Лифта ты боишься панически. Вцепилась в меня и вжалась в угол, точно ждешь, что лопнет трос. А на ступеньках в подъезде успокоилась: все четыре одолела сама, с палочкой. На улице останавливаешься через каждые десять-двенадцать метров. Похоже, только глаза не отказывают тебе. Первая остановка – у третьей витрины тут же, на Гренель: смотришь на брошюры об австралийских авиалиниях и сине-зеленых пакистанских мечетях. "Пакистан, спросила ты, – находится в России?" Объясняю, но ты уже устала и обрываешь: дескать, слишком много на земле правительств и городов, и новых, и старых, восставших из пепла.
Вздохнула разок, потом спохватилась, ищешь мой взгляд, хочешь продемонстрировать, что старость не радость. Твоя левая нога почти не слушается, но ты упорно дергаешь бедром, встряхиваешь ее. На миг застыла у антикварной лавки, загляделась на пять-шесть золоченых ангелочков, задумалась. "Боже ж мой, – говоришь, – и что только в наши дни не покупают!

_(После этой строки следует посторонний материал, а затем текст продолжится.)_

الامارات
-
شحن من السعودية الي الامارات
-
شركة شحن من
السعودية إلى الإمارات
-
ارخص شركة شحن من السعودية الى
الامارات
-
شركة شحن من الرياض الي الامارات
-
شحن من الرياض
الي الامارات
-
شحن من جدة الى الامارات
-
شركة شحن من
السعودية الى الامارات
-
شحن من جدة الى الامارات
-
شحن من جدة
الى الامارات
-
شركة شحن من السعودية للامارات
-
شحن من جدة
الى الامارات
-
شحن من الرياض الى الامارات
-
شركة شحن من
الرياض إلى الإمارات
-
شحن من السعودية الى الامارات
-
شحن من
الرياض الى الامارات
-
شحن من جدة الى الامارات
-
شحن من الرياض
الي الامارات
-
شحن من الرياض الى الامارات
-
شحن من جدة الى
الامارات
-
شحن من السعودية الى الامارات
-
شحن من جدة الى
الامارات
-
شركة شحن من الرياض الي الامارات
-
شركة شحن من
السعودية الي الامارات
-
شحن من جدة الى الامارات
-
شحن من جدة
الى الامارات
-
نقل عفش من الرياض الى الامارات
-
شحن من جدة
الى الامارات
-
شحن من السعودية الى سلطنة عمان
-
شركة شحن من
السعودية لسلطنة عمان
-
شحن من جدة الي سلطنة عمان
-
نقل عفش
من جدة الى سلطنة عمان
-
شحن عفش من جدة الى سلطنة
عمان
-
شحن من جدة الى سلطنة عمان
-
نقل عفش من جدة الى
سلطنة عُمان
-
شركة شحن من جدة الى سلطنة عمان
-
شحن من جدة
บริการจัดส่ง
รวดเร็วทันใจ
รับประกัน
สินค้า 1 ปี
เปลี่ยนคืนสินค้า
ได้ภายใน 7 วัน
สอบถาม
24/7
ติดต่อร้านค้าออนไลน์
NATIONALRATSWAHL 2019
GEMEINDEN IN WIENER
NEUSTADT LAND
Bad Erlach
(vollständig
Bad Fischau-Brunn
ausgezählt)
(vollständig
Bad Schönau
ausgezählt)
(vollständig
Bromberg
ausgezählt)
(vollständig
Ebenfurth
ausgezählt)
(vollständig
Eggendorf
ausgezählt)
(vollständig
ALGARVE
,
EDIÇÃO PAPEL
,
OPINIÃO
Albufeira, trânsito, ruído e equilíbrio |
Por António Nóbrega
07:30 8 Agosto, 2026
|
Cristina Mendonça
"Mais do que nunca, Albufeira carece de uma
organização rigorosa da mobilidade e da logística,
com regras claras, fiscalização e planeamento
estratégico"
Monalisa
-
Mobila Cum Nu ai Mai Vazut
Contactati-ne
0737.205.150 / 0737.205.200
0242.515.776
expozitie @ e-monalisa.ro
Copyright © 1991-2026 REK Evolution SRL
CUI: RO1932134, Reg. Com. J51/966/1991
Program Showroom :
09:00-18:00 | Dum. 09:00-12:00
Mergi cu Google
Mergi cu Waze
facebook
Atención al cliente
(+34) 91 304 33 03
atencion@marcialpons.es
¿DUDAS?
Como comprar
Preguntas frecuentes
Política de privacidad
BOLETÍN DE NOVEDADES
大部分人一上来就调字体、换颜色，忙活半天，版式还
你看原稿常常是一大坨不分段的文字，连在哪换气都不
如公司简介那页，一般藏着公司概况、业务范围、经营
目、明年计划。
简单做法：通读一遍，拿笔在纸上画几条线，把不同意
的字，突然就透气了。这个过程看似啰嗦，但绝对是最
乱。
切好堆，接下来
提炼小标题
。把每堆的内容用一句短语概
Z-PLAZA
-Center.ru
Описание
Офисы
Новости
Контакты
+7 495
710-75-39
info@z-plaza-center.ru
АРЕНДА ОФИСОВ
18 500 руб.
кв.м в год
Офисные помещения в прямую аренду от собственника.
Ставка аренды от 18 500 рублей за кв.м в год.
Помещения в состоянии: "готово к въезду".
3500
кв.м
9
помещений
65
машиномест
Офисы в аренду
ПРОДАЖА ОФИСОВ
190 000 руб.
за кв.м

Не разбираются нынче люди в вещах, эксперты все – воры, а покупатели и такому барахлу рады-радехоньки, потому что бесятся с жиру". Прошли еще немного. На углу авеню Де-ля-Бурдонне ты приникла к стеклянной двери: увидала ровные рядки почтовых марок. Я объясняю, что эти марки французские, но не Франции, а бывших французских колоний, ныне независимых стран. Злобно отвечаешь, что я строю из себя всезнайку, а сам, по всему видно, круглый невежда. Сделали еще пять шагов, и ты сменила гнев на милость: сыночка дорогой, ты столько всего знаешь и никогда ни в чем не ошибаешься. Подошли к светофору.
Ноги у тебя подкосились. Поддерживаю тебя обеими руками. На той стороне – скамейка. Ты показываешь на нее слабым кивком, хочешь сесть. Умрешь, а дойдешь.
Действительно, дошла, села, немного успокоилась и заявила, что в Нью-Йорке поздняя осень мягче, деревья еще не облетели, и листья желтые, но очень красивые. Ты-то, мол, в гробу, такой красивой не будешь. Я развлекаю тебя байками. Говорю: помнишь, был такой Саша Гитри? Тут его дом неподалеку. Двадцать лет, как умер, а его пьесы и фильмы вдруг полюбили. Когда его очередная жена ушла к Пьеру Френе, он сказал приятелю: "Теперь Френе увидит, как мало мне нужно". Ты засмеялась. Сначала неохотно, но потом захохотала. Да, говоришь, французы народ хоть и противный, но самый остроумный на свете. Я украдкой смотрю на часы. Пытка подходит к концу, пора возвращаться.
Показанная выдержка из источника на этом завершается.